Kucinich gives emotional appeal
Originally published in the Ames Tribune.
Kucinich gives emotional appeal
By: David Grebe, Staff Writer July 14, 2003
Ohio Congressman Dennis Kucinich delivered an emotional appeal to nearly 100 local Democrats Sunday night as he called for an end to what he called a society based on fear.
That fear of the world, Kucinich said, is causing America to spend too much money trying to dominate the world militarily, is undermining civil liberties in the United States and is fomenting a policy of war.
"We need to break this spell of fear," Kucinich said. "We have to understand the moment we're at in this country."
Military adventures aren't making the American people safer, Kucinich said.
Kucinich is an ardent opponent of the U.S.-led invasion of Iraq, and said the United States must work with other nations to achieve security.
Part of that security, Kucinich, is achieving global nuclear disarmament.

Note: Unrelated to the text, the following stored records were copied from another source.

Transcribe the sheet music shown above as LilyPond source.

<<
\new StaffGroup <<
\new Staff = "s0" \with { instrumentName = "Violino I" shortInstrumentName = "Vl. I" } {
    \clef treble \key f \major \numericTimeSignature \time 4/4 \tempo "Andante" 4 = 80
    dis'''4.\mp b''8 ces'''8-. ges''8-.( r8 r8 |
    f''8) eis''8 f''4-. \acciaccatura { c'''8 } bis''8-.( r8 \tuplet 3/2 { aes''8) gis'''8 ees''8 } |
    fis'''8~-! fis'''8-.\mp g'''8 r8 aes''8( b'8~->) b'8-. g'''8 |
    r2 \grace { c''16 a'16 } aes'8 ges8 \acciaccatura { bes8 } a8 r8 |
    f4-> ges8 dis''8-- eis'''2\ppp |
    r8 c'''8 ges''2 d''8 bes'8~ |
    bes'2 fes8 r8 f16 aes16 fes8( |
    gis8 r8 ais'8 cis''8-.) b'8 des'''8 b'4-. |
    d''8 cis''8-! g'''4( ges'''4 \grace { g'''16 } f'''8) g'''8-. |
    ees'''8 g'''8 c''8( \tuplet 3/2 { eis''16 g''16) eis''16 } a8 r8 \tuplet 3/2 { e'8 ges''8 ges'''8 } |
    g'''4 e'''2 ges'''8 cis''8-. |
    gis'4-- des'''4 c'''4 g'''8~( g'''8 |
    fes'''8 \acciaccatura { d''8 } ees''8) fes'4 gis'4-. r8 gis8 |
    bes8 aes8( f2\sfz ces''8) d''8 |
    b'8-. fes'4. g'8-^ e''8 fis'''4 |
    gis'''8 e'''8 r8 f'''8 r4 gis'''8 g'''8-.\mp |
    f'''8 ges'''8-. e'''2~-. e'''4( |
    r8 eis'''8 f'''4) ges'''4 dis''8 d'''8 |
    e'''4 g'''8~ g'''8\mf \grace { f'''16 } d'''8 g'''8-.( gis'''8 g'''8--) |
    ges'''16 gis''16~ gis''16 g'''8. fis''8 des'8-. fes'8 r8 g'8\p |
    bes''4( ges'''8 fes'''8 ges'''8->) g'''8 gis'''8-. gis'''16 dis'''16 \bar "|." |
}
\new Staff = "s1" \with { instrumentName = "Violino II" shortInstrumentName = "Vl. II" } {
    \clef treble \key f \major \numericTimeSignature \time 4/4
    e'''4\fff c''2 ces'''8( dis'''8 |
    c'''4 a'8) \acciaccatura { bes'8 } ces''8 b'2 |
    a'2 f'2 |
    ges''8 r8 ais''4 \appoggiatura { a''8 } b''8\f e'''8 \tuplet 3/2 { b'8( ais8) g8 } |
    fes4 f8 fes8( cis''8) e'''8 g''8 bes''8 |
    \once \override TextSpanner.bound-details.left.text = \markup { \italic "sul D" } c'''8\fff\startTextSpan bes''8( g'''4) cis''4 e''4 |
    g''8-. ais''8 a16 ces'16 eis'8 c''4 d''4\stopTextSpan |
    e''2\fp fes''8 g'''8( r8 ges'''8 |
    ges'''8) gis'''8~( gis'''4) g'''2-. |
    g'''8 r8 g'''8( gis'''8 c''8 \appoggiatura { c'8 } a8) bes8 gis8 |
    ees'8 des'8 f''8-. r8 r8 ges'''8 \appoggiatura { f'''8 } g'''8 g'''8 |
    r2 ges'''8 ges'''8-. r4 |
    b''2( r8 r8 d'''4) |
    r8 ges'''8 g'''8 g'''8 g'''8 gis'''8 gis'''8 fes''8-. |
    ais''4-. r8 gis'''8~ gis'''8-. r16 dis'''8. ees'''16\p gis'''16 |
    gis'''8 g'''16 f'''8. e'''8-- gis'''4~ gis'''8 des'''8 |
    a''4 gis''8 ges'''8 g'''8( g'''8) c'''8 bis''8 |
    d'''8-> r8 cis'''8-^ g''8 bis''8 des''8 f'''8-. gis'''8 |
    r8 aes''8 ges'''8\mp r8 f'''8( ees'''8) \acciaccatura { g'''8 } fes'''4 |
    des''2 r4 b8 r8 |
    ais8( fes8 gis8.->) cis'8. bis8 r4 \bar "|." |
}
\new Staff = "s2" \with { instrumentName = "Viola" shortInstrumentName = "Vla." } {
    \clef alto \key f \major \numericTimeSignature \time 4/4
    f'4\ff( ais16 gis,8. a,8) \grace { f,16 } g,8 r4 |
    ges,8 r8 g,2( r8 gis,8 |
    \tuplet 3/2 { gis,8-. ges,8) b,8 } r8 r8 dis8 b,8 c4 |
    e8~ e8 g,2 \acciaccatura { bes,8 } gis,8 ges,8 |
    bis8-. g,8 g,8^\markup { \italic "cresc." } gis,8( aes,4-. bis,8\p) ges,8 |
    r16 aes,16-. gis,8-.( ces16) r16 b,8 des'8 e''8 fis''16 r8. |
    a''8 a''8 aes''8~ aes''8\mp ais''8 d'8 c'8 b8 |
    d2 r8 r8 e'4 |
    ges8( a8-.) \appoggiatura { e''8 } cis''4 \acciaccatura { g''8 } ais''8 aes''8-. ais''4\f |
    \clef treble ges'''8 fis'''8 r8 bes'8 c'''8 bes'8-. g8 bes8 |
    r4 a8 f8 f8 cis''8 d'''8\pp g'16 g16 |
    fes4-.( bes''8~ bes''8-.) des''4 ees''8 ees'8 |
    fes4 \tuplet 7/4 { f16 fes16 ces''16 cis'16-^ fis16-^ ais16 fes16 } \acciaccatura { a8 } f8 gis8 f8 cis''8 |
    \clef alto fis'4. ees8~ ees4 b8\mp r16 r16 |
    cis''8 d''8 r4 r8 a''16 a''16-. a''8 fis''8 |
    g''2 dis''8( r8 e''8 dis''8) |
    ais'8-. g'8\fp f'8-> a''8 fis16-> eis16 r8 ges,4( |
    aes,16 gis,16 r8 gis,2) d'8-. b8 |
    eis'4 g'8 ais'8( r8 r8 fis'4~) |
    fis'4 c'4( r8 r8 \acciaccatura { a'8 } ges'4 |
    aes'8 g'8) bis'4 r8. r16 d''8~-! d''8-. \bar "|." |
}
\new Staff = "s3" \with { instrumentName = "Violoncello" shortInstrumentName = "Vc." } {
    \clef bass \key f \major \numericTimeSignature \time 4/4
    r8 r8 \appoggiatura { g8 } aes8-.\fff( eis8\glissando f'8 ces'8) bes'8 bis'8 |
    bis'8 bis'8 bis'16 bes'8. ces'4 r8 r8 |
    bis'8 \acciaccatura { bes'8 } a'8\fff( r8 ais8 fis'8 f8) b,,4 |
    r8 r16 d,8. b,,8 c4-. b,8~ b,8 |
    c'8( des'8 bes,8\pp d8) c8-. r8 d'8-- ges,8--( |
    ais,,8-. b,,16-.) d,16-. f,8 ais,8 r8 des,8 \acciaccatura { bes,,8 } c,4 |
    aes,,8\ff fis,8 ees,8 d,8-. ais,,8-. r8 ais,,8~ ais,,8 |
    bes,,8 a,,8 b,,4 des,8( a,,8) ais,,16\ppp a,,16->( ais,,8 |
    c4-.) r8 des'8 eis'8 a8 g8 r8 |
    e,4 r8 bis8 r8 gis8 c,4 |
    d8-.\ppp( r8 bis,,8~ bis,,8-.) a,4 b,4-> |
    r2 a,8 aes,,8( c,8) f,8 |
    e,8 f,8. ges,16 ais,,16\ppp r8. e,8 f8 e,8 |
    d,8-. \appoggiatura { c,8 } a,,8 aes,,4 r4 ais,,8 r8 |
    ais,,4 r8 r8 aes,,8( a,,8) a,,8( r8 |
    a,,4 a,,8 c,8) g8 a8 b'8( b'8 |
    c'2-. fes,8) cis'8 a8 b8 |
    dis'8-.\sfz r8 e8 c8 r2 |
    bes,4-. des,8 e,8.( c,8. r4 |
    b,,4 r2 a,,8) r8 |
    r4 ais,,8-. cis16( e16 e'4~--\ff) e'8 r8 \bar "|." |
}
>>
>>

He promised to get the world's nuclear powers united in a "common effort to rid the world of this threat."
While anti-war sentiment is clearly a major factor in Kucinich' appeal, he also offered a progressive social agenda - one he said was tied to reducing military expenditures.
Kucinich is the lone Democrat who backs "Medicare for all," or a single-payer national health-care system. Health care costs now take up 14 percent of the U.S. economy, Kucinich said. "We're paying for universal health care and not getting it," Kucinich said.
Other Kucinich ideas include canceling the North American Free Trade Agreement, the World Trade Organization, and creating a "Department of Peace."
One reason the latter is important, Kucinich said, is that the United States is engaged in more arms proliferation than any nation in the world.
"My candidacy represents the sharpest contrast with the present incumbent," Kucinich said.
Perhaps that was one reason Kucinich's message was largely welcomed by an audience much younger and diverse than most Democratic forays in Ames.
"Most of the Americans that I've talked to in Japan have talked about leaving because of the state of our country," said Terre Lundy, who just returned to Ames from Japan.
"We need to get out of other people's business," Lundy said.
"This makes sense," said Johann Golchin of Ames. "We're living in a global village now."